Core Concepts & Terminology

• List: A data structure that holds an ordered collection of items, where each item is accessible by a numerical index.

• Element: An individual item stored within a list.

• Index: A number representing the position of an element in a list. The exam reference sheet uses 1-based indexing, meaning the first element is at index 1.

• Traversal: The process of iterating through the elements of a list, one by one, to access or process them.

• Filtering: The process of creating a new list containing only the elements from an original list that meet a specified criteria.

• Core Logic (List Traversal): A FOR EACH loop is the standard structure for visiting every element in a list.

  
  myList <- [10, 20, 30]
  
  FOR EACH item IN myList
  
  {
  
    DISPLAY(item)
  
  }
  

  This code displays each element of myList on a new line.

• Core Logic (Filtering Pattern): This pattern involves creating an empty list, traversing a source list, and appending elements that meet a condition.

  
  sourceList <- [1, 2, 3, 4, 5]
  
  resultList <- []
  
  FOR EACH num IN sourceList
  
  {
  
    IF (num > 3)
  
    {
  
      APPEND(resultList, num)
  
    }
  
  }
  
  // resultList is now [4, 5]
  

Core Skill Check

• Logic Tracing: What is the final value of data after this pseudocode runs: data <- [5, 10, 15]; data[2] <- 20; APPEND(data, 25);?

• Debugging: Identify the logic error in this pseudocode intended to find even numbers: nums <- [1, 2, 3, 4]; evens <- []; FOR EACH n IN nums { APPEND(evens, n) }.

• Application: Describe a real-world example from a shopping website where an algorithm would need to filter a list of products.

Common Misconceptions & Clarifications

• Confusing 1-based and 0-based indexing: Many programming languages start list indices at 0. However, the AP CSP exam and its pseudocode always use 1-based indexing.

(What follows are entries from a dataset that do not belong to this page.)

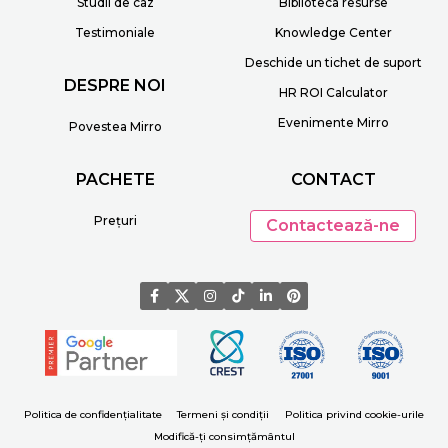
Studii de caz
Biblioteca resurse
Testimoniale
Knowledge Center
Deschide un tichet de suport
DESPRE NOI
HR ROI Calculator
Evenimente Mirro
Povestea Mirro
PACHETE
CONTACT
Prețuri
Contactează-ne
Politica de confidențialitate
Termeni și condiții
Politica privind cookie-urile
Modifică-ți consimțământul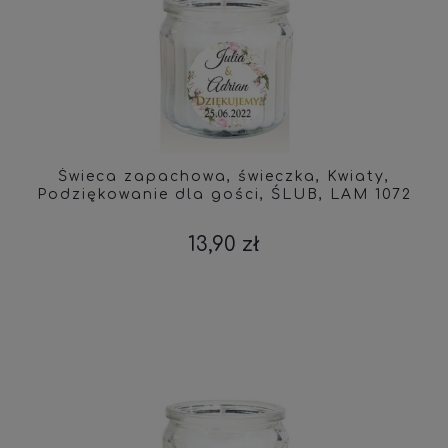
Świeca zapachowa, świeczka, Kwiaty,
Podziękowanie dla gości, ŚLUB, LAM 1072
13,90 zł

The first element is at index 1.

• Modifying a list while traversing with FOR EACH: The FOR EACH loop is best for accessing or reading data. Modifying the length of a list (e.g., with APPEND or REMOVE) while traversing it can lead to unpredictable behavior or errors.

• Forgetting to initialize a new list for filtering: A filter operation does not change the original list. You must always create a new, empty list to store the results of the filter.

• Accessing an index that is "out of bounds": Attempting to access myList[5] when the list only has 4 elements will cause an error. An algorithm must ensure its index is always between 1 and LENGTH(myList).

Summary

Lists are a powerful and essential tool for managing collections of related data in a program. By storing data in a list, we can write simple but effective algorithms to traverse, search, and filter information. The pattern of iterating through a list to check each element against a condition is a fundamental building block in computational thinking. Mastering these list operations allows programmers to create sophisticated applications that can process large and complex datasets to solve real-world problems.